Illinois Governor Announces Plan to Close Tamms Supermax Prison
Illinois Governor Pat Quinn announced a plan to close the notorious Tamms “supermax” prison, which drew criticism for its extensive use of solitary confinement. The plan, which also contemplates closing a maximum-security women’s prison, would save the state $48 million in the 2013 budget year and tens of millions more thereafter.

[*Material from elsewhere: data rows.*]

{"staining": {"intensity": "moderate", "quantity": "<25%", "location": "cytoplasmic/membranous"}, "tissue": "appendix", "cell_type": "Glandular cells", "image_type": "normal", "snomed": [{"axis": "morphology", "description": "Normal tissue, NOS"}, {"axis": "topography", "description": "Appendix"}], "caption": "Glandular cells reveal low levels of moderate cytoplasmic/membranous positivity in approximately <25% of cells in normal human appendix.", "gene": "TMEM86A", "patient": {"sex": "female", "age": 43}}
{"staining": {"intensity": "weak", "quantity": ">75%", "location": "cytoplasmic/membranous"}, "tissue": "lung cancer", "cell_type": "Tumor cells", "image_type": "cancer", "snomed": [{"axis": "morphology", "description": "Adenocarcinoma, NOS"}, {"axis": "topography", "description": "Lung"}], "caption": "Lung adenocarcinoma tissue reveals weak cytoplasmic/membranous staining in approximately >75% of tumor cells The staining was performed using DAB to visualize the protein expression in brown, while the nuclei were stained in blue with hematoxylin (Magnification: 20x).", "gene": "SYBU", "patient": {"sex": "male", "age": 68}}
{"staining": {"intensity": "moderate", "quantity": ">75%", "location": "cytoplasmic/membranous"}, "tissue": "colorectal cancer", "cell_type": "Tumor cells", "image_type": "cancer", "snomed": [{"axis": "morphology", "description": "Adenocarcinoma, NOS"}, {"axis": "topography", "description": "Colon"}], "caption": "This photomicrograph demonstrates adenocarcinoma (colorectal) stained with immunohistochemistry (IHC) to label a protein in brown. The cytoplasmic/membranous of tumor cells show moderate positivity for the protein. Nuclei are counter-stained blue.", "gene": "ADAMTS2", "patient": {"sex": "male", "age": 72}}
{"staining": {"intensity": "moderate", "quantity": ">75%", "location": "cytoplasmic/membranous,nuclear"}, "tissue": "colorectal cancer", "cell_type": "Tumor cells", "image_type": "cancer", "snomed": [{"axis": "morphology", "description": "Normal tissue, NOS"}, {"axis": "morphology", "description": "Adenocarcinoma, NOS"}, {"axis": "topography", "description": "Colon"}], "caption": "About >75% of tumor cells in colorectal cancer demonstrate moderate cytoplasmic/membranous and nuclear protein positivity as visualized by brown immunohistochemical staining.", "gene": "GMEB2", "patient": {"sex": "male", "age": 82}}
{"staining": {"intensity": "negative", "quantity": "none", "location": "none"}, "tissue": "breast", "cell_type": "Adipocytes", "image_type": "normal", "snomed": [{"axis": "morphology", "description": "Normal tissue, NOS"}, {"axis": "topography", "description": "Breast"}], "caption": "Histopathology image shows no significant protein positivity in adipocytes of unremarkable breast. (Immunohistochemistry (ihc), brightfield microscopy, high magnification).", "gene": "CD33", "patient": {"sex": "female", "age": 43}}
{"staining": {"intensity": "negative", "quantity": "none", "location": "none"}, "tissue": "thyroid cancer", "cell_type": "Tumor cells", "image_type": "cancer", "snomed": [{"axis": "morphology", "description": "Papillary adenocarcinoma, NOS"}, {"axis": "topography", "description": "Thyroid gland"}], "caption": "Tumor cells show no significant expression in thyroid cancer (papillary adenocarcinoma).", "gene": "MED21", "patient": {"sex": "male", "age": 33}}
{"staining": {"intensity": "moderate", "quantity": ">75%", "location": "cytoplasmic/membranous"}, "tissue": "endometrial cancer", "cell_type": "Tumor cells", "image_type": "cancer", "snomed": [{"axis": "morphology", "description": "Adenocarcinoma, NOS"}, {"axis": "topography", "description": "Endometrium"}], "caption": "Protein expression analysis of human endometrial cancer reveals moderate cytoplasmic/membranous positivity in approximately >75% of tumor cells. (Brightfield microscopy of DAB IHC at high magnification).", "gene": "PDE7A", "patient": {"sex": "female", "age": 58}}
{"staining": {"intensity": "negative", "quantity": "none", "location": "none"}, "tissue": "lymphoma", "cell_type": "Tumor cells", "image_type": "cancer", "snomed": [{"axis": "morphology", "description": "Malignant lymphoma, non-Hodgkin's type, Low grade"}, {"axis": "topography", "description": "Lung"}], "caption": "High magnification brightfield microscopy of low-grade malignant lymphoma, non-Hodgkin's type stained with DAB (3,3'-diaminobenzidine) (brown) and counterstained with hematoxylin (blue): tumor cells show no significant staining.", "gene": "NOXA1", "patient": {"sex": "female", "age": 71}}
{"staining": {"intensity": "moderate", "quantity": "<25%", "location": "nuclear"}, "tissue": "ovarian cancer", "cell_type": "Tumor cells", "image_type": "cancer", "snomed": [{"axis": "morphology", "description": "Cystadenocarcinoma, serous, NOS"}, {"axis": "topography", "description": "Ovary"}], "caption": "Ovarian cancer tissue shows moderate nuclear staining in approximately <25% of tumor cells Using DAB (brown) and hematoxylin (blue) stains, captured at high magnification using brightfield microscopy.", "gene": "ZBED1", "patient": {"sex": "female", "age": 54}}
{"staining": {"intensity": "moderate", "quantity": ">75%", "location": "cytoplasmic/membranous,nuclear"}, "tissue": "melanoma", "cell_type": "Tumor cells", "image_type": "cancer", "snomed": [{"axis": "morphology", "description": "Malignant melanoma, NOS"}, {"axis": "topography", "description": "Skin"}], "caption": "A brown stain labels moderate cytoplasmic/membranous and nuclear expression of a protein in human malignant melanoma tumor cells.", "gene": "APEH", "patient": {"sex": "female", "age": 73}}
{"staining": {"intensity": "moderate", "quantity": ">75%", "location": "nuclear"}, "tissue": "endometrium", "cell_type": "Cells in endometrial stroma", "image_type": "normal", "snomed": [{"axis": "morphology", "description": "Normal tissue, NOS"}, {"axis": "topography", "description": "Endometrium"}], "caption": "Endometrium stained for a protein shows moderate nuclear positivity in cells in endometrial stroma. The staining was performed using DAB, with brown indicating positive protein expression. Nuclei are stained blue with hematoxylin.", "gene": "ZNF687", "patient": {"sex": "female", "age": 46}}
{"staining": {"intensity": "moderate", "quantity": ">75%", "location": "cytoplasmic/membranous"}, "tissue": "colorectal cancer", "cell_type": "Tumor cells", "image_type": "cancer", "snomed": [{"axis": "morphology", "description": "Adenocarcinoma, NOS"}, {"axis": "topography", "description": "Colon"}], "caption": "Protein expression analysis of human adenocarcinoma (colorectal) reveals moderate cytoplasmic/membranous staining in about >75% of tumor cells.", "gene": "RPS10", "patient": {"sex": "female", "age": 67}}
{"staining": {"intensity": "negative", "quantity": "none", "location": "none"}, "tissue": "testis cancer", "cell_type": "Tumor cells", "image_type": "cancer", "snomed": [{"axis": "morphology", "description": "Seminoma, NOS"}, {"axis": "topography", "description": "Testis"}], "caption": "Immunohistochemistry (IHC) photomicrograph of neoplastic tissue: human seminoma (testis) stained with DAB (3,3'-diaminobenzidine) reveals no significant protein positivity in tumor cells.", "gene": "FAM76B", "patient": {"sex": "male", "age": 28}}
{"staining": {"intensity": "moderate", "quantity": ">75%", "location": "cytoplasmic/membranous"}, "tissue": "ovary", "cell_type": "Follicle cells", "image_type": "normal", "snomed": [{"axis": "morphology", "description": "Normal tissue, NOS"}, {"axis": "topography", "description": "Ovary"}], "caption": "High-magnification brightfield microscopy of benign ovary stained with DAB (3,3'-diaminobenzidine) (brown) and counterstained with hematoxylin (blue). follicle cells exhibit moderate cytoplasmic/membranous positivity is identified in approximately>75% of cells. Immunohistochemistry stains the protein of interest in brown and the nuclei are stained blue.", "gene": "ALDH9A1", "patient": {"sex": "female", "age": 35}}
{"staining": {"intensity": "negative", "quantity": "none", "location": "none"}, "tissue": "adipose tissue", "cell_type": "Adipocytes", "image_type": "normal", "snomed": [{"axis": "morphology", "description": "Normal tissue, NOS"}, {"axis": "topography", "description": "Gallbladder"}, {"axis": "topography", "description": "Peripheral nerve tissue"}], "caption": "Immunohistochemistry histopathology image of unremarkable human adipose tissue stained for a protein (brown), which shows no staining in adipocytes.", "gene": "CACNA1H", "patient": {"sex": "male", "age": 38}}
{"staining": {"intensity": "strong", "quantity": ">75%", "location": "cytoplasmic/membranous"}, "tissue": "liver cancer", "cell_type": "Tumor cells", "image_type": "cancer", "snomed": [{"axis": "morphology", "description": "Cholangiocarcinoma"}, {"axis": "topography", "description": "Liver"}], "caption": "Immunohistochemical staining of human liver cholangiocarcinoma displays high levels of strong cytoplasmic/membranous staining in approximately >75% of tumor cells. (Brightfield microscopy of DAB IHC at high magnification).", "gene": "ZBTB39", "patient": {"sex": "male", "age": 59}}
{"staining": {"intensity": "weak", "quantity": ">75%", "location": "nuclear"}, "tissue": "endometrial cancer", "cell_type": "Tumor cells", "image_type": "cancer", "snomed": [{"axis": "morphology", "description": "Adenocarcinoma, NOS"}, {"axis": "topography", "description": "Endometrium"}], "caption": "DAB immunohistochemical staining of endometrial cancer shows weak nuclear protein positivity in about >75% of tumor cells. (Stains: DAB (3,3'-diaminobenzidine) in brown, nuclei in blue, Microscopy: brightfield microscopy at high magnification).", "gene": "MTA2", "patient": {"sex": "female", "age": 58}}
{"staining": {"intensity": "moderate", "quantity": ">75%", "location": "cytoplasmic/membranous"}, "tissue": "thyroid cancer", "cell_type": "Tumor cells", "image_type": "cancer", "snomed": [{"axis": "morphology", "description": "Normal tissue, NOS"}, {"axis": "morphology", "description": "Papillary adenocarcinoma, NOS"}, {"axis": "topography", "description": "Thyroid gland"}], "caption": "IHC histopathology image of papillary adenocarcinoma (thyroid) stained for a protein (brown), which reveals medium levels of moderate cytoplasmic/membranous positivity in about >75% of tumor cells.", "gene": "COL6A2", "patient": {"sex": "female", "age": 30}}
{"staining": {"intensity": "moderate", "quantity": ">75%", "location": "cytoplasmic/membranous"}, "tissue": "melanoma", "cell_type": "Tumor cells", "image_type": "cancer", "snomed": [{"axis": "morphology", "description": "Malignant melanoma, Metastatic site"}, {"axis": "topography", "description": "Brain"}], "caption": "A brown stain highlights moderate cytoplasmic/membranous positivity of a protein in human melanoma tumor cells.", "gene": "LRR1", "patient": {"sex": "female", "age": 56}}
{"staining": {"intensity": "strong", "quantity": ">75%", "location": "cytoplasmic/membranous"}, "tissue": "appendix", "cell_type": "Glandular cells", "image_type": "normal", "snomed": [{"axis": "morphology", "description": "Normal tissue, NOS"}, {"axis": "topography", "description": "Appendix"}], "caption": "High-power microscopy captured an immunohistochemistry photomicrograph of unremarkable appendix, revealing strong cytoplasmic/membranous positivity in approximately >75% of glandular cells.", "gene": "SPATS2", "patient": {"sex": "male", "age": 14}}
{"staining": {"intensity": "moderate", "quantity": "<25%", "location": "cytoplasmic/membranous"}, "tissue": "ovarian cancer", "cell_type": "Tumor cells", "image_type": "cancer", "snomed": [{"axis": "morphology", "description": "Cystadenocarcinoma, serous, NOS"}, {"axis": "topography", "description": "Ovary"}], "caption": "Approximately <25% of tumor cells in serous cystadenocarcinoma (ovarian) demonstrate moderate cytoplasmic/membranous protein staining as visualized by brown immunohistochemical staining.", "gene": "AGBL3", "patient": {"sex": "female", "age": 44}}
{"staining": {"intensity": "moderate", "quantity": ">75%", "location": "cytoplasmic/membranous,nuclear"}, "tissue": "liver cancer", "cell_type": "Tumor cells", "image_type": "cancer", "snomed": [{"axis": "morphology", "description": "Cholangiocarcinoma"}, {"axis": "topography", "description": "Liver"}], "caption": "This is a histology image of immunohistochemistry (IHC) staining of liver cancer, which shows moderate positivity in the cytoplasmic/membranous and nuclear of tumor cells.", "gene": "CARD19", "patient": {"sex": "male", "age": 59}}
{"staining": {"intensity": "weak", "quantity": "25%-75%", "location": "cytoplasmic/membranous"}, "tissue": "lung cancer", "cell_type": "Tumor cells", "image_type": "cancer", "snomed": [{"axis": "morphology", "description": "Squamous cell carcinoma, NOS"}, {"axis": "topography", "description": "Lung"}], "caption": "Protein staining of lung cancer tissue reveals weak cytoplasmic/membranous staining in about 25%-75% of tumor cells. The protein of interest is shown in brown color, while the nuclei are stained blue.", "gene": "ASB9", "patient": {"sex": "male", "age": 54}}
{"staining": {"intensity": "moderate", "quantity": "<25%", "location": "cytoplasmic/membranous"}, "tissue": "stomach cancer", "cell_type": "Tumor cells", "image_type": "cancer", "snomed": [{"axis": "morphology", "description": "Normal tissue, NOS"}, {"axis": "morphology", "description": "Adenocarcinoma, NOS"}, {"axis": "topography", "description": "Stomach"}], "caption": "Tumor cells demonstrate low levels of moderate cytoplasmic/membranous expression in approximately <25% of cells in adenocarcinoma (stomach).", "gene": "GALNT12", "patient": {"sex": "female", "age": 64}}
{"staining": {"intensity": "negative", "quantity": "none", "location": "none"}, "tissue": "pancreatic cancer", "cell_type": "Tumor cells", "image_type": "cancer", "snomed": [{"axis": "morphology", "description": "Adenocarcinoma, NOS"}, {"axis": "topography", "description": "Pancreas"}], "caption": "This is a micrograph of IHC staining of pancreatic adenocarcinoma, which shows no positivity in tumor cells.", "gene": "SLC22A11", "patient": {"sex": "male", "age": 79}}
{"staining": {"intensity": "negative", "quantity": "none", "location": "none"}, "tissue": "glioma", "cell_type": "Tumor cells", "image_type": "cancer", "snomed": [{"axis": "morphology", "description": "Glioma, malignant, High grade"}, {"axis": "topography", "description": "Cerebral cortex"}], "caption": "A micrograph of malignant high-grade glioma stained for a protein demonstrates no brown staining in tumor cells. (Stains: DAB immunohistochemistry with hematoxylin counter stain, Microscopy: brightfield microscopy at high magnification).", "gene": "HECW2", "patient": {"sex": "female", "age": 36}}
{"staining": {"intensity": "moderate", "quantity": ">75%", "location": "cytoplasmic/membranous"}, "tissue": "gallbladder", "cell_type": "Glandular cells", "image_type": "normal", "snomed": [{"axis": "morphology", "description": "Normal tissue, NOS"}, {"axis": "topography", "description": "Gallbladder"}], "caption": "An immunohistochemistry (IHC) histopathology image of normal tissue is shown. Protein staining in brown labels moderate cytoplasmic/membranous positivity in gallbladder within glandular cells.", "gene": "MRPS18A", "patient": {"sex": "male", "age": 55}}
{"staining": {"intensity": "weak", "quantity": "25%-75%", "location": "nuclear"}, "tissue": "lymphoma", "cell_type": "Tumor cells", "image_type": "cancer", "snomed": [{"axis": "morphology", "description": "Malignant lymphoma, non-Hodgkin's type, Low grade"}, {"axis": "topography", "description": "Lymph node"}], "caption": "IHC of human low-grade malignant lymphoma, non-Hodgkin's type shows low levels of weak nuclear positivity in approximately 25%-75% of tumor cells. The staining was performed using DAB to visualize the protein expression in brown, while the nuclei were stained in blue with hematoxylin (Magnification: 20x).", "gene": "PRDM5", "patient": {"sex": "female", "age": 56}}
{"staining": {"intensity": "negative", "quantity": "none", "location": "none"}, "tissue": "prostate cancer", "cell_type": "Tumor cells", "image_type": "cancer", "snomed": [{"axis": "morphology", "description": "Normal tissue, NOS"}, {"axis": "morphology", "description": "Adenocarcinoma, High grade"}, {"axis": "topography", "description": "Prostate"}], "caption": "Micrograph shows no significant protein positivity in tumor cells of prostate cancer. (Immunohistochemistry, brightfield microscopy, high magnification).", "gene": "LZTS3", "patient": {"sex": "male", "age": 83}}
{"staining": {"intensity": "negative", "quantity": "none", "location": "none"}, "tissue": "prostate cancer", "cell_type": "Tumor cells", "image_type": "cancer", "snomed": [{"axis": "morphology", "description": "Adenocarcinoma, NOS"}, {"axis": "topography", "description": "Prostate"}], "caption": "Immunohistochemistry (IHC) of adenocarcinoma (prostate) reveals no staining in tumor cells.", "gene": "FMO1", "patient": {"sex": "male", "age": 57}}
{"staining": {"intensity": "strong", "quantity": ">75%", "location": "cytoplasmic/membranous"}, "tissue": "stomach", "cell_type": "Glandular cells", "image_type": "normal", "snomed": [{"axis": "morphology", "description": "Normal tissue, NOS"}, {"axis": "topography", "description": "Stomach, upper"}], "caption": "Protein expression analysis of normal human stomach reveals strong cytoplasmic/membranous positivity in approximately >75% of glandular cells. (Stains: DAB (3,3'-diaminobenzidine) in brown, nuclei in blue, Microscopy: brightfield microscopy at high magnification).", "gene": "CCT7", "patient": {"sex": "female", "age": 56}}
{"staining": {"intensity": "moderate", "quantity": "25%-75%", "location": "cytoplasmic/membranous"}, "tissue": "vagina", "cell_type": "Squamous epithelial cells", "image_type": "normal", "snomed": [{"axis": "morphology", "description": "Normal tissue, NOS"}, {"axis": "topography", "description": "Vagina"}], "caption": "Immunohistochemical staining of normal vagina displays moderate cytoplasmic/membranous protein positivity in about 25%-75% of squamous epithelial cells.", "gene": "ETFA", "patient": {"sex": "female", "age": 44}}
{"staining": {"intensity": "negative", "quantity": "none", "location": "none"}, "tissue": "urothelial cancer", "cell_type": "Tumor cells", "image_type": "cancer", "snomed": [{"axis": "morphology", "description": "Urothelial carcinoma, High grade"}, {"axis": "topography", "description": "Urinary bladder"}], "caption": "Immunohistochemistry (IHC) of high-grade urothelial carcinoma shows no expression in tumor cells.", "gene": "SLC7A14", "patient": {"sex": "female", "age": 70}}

California Sees Fewer Probation Failures Under Incentive Plan for Counties
The story of California’s behemoth prison system is in large part a story of probation failures, which is itself a story of perverse incentives. Cash-strapped counties, which administer probation agencies, have had little incentive to improve community supervision since each probation failure means one fewer individual to supervise. That was before 2009, when the state decided to reverse the financial incentive and begin rewarding counties that reduce the rate at which they send probationers to prison. So far, the program has been a success – California's probation failure rate declined 23 percent in 2010.
West Virginia Center on Budget and Policy to Governor: It’s Time for a Change [Report]
West Virginia has a prison problem. Its crime rate isn’t moving, but its prison population is rising, and its prisons are already past capacity. The West Virginia Center on Budget and Policy issued a report finding that minorities are overrepresented in its prisons, most offenders are low-risk and current facilities are failing on almost every count at rehabilitative services. The non-partisan agency concludes that adding more prison beds is the wrong answer to the problem.